I will listen to as many of the guest speakers as possible.


----------



## jcrdust (May 24, 2004)

I am not looking for honey holes or magic lures I just want to be pointed in the right general direction. I don't mind putting in the time and doing the legwork, just want to narrow the search. I just don't want to be throwing topwaters or trolling cranks or be burning bucktails when I should be jigging or working a slow jerkbait. Thanks.


----------



## jshbuckeye (Feb 27, 2005)

I dont know why but from what i hear alum doesnt heat up till later in the season which i dont understand the muskies still have to feed. I will be at Clearfork soon as the ice is off and casting the north bay with J-13, or trolling with jakes , grandmas and RAIDERS good luck


----------



## Muskie_Guy (Mar 14, 2007)

Never fished Alum.. But Saltfork and Clearfork can be great spring lakes.. and like he said smaller baits like rapala J-13 are a good choice.. 6 inch grandmas, Bagleys, Baby Raiders.. etc I know guys that get them on Hot n Tots as well..... also storm Lightning Shad


----------



## crittergitter (Jun 9, 2005)

For spring musky fishing in Ohio the following article is very helpful.

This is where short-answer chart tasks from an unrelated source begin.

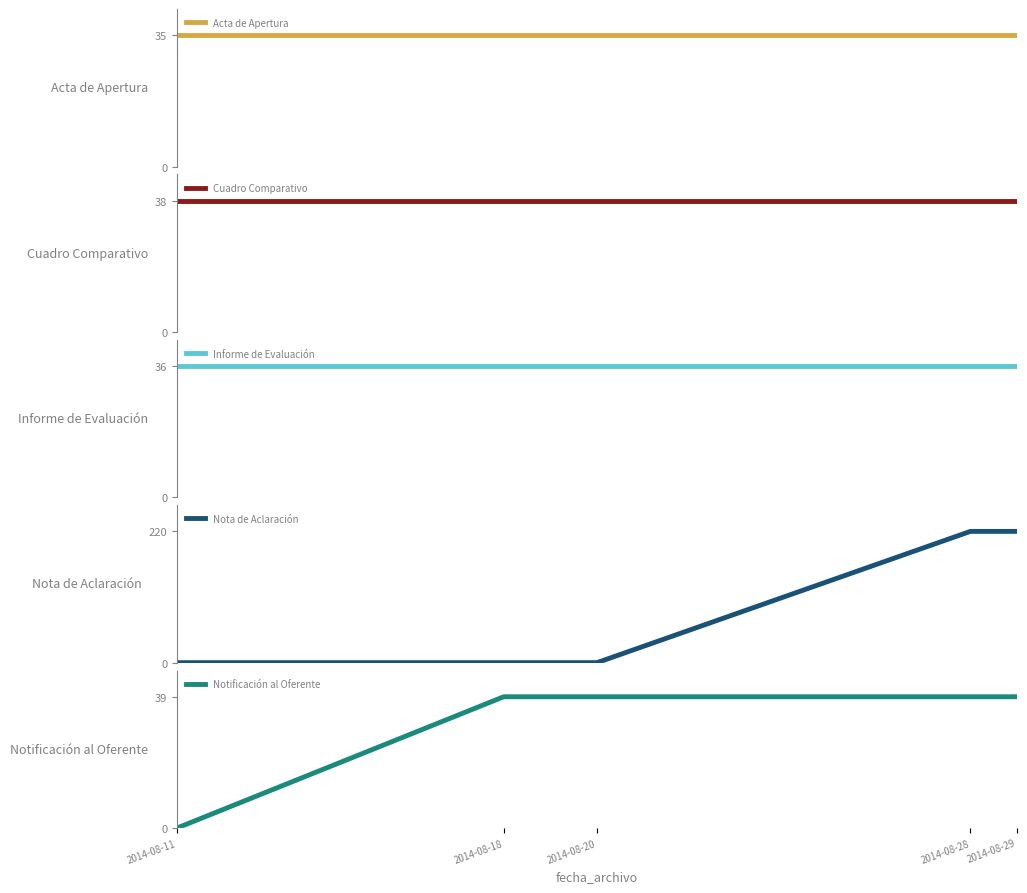

How many times do Informe de Evaluación and Nota de Aclaración cross each other?

1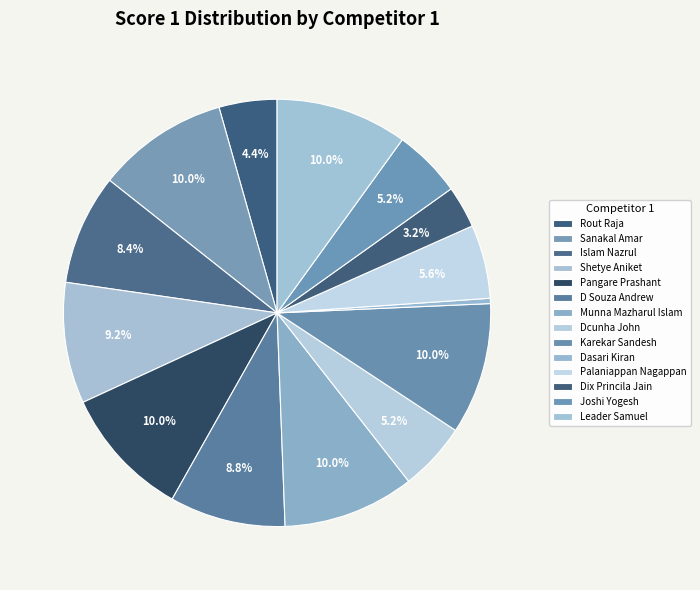

What is the change in value from D Souza Andrew to Dix Princila Jain?

-14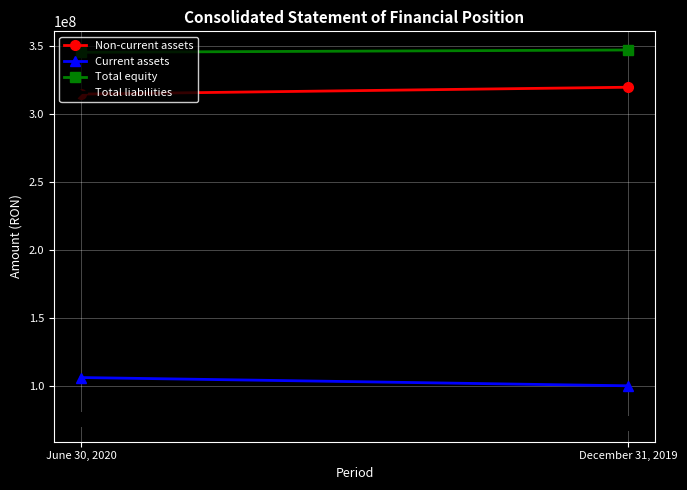

What is the spread (max minus min) of values at December 31, 2019?

274651171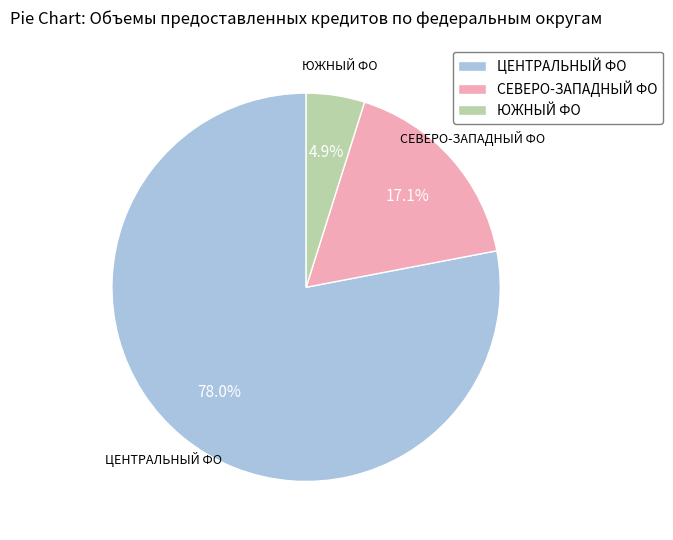

Do СЕВЕРО-ЗАПАДНЫЙ ФО and ЮЖНЫЙ ФО together represent more than half of the pie?

No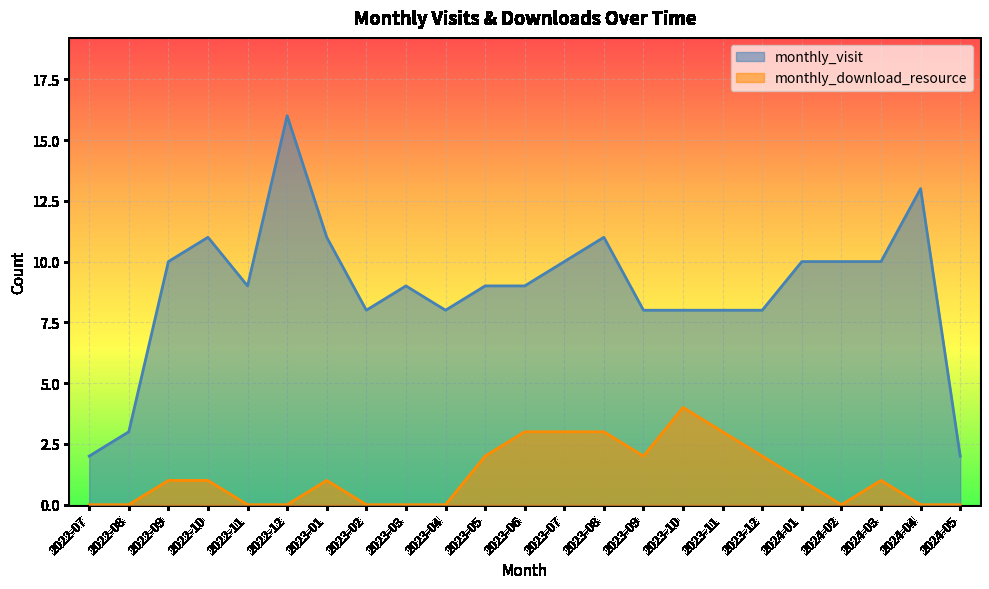

True or false: monthly_download_resource and monthly_visit intersect in this chart.

False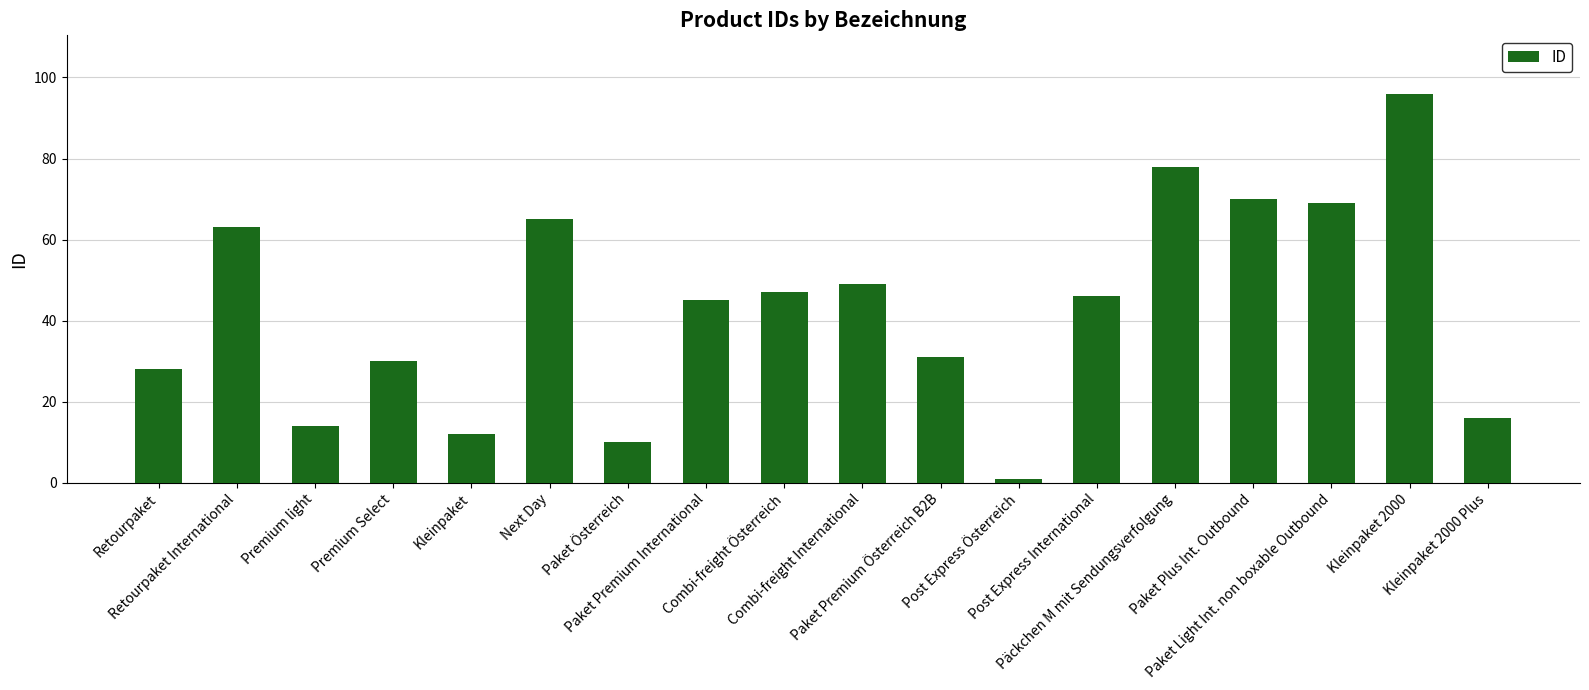

Rank the categories by value from highest to lowest.

Kleinpaket 2000, Päckchen M mit Sendungsverfolgung, Paket Plus Int. Outbound, Paket Light Int. non boxable Outbound, Next Day, Retourpaket International, Combi-freight International, Combi-freight Österreich, Post Express International, Paket Premium International, Paket Premium Österreich B2B, Premium Select, Retourpaket, Kleinpaket 2000 Plus, Premium light, Kleinpaket, Paket Österreich, Post Express Österreich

http://home.fuse.net/rockyfmh/tips2.html

Also, go to the musky show and shake hands with guys and chat em up. Most guys are willing to help you out and share some good sound advice. 

CG


----------



## MadMac (May 2, 2005)

Thanks for posting that Crittergitter. Very informative.


----------



## jcrdust (May 24, 2004)

Thanks fellas. I can't wait to get to the muskie show.


----------



## reeldirty1 (Jan 21, 2007)

im not a master musky fisherman by any means but last spring i caught 4 clones on vibes. two a day i know that thats not a big one or alot but it sure was fun piedmont


----------